• _Material provided_:
____________________
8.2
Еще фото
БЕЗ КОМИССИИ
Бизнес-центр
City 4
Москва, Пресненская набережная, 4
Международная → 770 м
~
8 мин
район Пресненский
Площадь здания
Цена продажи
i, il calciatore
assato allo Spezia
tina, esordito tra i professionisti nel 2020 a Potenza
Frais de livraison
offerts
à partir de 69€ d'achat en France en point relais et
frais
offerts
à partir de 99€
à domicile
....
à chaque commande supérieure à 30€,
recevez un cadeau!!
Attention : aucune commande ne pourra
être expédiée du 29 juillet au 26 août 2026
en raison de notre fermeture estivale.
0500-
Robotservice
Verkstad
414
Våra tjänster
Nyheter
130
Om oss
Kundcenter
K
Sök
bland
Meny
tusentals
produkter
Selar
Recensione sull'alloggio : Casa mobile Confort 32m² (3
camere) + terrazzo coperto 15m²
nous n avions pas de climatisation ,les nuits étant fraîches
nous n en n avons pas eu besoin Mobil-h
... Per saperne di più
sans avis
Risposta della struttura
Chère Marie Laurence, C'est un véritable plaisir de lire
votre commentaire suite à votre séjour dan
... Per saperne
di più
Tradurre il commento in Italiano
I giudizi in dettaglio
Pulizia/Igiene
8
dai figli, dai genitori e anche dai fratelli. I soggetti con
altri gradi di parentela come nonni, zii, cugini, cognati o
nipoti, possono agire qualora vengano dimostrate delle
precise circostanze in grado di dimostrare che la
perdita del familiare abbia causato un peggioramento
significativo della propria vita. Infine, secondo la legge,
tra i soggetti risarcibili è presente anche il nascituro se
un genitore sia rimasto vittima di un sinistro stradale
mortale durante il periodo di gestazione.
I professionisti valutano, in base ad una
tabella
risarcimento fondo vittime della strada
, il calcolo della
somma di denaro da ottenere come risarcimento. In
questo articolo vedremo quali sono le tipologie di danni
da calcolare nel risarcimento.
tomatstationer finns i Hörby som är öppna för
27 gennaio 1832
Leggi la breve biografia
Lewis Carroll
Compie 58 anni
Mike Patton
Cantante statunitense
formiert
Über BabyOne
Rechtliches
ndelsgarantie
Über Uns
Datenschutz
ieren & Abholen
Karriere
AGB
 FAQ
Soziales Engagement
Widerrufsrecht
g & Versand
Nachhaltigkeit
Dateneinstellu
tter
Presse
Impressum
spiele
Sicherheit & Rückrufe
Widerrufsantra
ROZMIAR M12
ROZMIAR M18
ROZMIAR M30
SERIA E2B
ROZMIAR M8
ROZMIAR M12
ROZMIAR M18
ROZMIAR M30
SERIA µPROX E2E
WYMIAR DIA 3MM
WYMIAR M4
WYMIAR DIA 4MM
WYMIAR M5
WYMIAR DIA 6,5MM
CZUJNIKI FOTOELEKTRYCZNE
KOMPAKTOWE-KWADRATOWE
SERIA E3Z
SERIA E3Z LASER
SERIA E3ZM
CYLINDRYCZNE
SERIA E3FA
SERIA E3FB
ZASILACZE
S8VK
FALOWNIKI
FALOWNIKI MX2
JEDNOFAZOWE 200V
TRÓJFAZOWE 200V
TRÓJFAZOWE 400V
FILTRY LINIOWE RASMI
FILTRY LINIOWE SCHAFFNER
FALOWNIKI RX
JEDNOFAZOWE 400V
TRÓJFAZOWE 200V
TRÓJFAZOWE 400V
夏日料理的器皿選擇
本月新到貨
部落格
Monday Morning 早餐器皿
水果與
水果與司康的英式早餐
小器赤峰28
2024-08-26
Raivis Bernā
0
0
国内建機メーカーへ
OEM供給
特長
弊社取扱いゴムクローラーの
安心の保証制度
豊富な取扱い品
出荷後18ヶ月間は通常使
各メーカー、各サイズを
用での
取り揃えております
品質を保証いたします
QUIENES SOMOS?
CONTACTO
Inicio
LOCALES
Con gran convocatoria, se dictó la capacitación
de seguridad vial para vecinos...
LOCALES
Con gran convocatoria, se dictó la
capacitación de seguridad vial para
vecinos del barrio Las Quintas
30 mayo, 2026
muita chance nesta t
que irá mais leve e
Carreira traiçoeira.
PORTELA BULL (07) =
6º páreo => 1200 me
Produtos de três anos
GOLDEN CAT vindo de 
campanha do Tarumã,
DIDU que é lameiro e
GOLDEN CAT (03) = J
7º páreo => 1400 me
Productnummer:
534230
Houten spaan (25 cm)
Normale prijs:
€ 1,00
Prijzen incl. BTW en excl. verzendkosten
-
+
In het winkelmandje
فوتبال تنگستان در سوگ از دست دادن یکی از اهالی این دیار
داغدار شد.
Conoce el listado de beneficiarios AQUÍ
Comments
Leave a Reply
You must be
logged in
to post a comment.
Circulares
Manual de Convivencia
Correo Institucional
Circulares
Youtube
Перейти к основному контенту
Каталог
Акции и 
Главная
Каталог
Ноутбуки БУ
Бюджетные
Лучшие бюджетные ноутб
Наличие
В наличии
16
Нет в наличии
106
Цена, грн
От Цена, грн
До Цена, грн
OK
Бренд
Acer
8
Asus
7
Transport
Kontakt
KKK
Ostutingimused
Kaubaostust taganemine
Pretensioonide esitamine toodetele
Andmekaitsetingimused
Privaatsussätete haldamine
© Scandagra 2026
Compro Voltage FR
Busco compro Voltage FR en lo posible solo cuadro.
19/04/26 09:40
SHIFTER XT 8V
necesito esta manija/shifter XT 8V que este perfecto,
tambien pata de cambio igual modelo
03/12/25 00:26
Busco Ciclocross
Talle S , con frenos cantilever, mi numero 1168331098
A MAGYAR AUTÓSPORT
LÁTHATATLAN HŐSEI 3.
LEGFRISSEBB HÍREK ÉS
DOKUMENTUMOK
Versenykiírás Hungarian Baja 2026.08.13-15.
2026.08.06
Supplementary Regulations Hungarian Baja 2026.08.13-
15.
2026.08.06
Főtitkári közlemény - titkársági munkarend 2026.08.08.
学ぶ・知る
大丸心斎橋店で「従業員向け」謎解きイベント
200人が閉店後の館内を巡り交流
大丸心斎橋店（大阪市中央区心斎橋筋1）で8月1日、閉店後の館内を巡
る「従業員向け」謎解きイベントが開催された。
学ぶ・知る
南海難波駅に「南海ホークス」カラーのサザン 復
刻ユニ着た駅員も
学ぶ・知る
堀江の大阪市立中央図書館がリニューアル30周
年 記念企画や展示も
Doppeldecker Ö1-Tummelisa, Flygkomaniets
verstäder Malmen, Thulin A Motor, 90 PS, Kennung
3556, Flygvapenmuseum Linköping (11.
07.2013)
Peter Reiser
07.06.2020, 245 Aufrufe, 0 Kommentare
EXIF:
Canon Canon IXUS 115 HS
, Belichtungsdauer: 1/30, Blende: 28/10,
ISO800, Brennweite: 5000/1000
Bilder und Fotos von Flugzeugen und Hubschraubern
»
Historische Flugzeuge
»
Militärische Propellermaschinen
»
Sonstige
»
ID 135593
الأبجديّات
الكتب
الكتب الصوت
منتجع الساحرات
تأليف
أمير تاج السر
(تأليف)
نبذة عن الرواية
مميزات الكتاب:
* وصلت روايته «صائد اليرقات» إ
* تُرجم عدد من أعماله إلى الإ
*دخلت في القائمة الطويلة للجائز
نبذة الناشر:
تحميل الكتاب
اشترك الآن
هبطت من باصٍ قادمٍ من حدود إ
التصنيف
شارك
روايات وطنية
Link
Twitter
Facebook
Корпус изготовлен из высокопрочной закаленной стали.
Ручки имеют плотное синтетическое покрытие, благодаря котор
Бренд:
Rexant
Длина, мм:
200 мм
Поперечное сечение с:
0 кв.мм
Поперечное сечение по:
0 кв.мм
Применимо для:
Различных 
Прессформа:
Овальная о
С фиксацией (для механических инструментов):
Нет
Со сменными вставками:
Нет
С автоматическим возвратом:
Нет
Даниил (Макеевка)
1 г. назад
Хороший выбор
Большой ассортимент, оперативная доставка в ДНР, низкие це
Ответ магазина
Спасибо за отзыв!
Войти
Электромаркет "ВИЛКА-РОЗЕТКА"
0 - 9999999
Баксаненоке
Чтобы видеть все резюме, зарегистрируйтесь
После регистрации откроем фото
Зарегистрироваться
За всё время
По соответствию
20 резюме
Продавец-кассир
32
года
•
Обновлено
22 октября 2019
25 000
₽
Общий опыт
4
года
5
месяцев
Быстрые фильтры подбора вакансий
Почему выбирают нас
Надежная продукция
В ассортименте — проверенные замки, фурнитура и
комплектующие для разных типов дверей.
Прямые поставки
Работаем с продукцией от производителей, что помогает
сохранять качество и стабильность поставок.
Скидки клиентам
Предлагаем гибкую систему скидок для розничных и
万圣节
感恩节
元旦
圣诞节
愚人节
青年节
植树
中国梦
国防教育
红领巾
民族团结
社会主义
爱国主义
____________________
• _Work task_:
Find each line above that contains the string "Baja", and copy every such line in full.

• _Expected answer_:
Versenykiírás Hungarian Baja 2026.08.13-15.
Supplementary Regulations Hungarian Baja 2026.08.13-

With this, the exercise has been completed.